Cresce l’onda rosa, dal Friuli alla Sicilia

GEMONA. «Quando mi ha vista in divisa e con il cappello da alpino, nonna si è messa a piangere. Non le avevo detto, quando sono partita, che mi arruolavo nelle penne nere. Nonno, alpino vecchio stampo, purtroppo non ho fatto in tempo a conoscerlo, è mancato nell’89».
Laura Persello, 30 anni, di Gemona, primo caporal maggiore del 3° reggimento artiglieria terrestre da montagna di Tolmezzo, in montagna ci è nata, e arruolarsi negli alpini, nel 2008, è stata la cosa più naturale per lei. Lo stesso per Margherita Segafredo, 27 anni, nata sull’Altopiano di Asiago, caporal maggiore del 2° reggimento genio guastatori di Belluno, che come Laura ha avuto il nonno negli alpini.
«Non l’ho mai conosciuto se non tramite i racconti di nonna e mamma – spiega Margherita - E’ stato un reduce della campagna di Russia, è mancato molto giovane. Ma il cappello da alpino lo vedevo girare in famiglia dove tutti gli zii, come il nonno, hanno prestato servizio nel corpo. Fin da piccola ho sempre pensato che prima o poi quel cappello dovevo indossarlo anch’io».
Francesca Buscemi, 31 anni, viene invece dal mare, da Caltanissetta, è caporal maggiore scelto nell’8° reggimento di Cividale del Friuli, e nelle penne nere si è voluta arruolare nel 2005 perché affascinata dai valori che rappresenta e che riesce a trasmettere questa specialità dell’esercito.

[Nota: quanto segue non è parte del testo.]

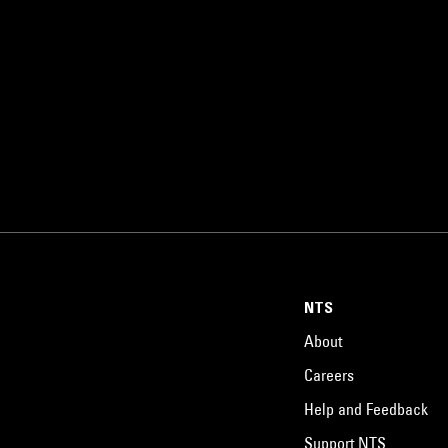
NTS
About
Careers
Help and Feedback
Support NTS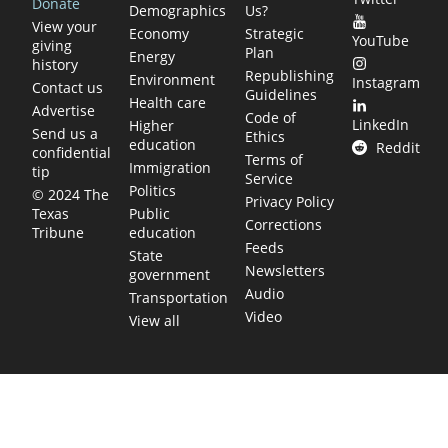
Donate
Demographics
Us?
View your
Economy
Strategic
YouTube
giving
Plan
Energy
history
Republishing
Environment
Instagram
Contact us
Guidelines
Health care
Advertise
Code of
LinkedIn
Higher
Send us a
Ethics
education
Reddit
confidential
Terms of
Immigration
tip
Service
Politics
© 2024 The
Privacy Policy
Public
Texas
Corrections
education
Tribune
Feeds
State
Newsletters
government
Audio
Transportation
Video
View all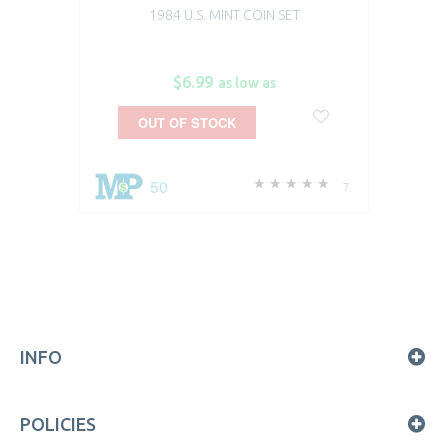
1984 U.S. MINT COIN SET
$6.99
as low as
OUT OF STOCK
50
7
INFO
POLICIES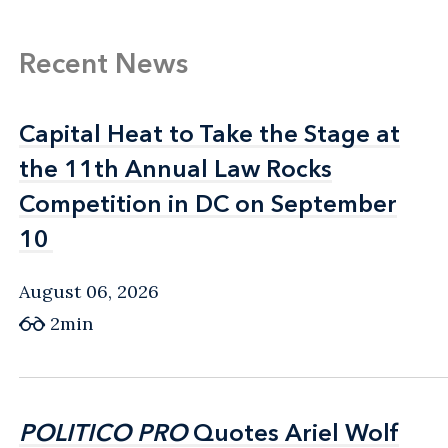
Recent News
Capital Heat to Take the Stage at
Capital Heat to Take the Stage at
the 11th Annual Law Rocks
the 11th Annual Law Rocks
Competition in DC on September
Competition in DC on September
10
10
August 06, 2026
2min
POLITICO PRO
POLITICO PRO
Quotes Ariel Wolf
Quotes Ariel Wolf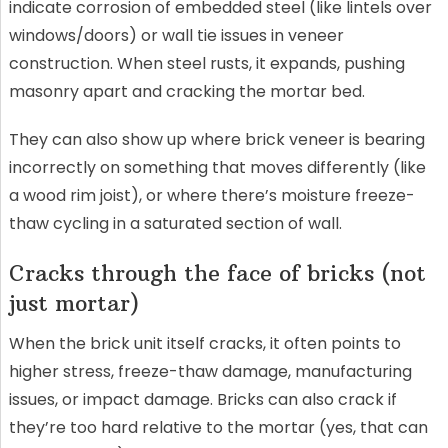
indicate corrosion of embedded steel (like lintels over
windows/doors) or wall tie issues in veneer
construction. When steel rusts, it expands, pushing
masonry apart and cracking the mortar bed.
They can also show up where brick veneer is bearing
incorrectly on something that moves differently (like
a wood rim joist), or where there’s moisture freeze-
thaw cycling in a saturated section of wall.
Cracks through the face of bricks (not
just mortar)
When the brick unit itself cracks, it often points to
higher stress, freeze-thaw damage, manufacturing
issues, or impact damage. Bricks can also crack if
they’re too hard relative to the mortar (yes, that can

«Quando sentivo parlare degli alpini, si rimarcava sempre il grande spirito di corpo che vivevano e quanto fossero vicini alla popolazione. Ora che indosso questo cappello, emblema di riconoscimento, mi rendo conto di quanto la gente ci voglia bene. Quando ci parla, è allegra, sorride sempre». Tutte e tre le alpine appartengono alla brigata “Julia”.
Sono passati quasi 15 anni da quando la legge 380/1999 ha consentito l’accesso femminile al mondo militare. Una svolta epocale in Italia, salutata da qualche polemica. Oggi, nessuno più si stupisce di vedere una donna in divisa ottemperare le stesse mansioni di un commilitone, neanche in un corpo impegnativo come quello degli alpini.
Laura ha fatto la scuola di tiro, e ora è tavolettista, addetta ai mezzi di lancio come i mortai. Margherita si cimenta in tutte le attività alpine come sci, arrampicata, roccia, marcia ed è guastatore mine. In Afghanistan è stata mitragliere alla ralla.
La siciliana Francesca ha fatto marce, poligono di tiro, corsi di roccia, è stata tre volte in Afganistan. Nessuna di loro ha trovato difficoltà di genere. Anzi, lo spirito di corpo e di amalgama proprio degli alpini, le ha aiutate in meglio. Per le donne alpine, ma per tutte quelle in divisa, una differenza, con i colleghi maschi, ancora c’è. Si sposano prevalentemente o hanno per compagni i commilitoni, mentre i militari hanno una partner quasi sempre tra la società civile.
Mentre Margherita è orgogliosamente single, Laura ha per compagno un ex-alpino, e Francesca si è sposata con un collega con cui si è pure trovata in missione a lavorare. La società militare ha compreso appieno il ruolo della donna in divisa, cosa che stentano ancora a riconoscere gli uomini della società civile.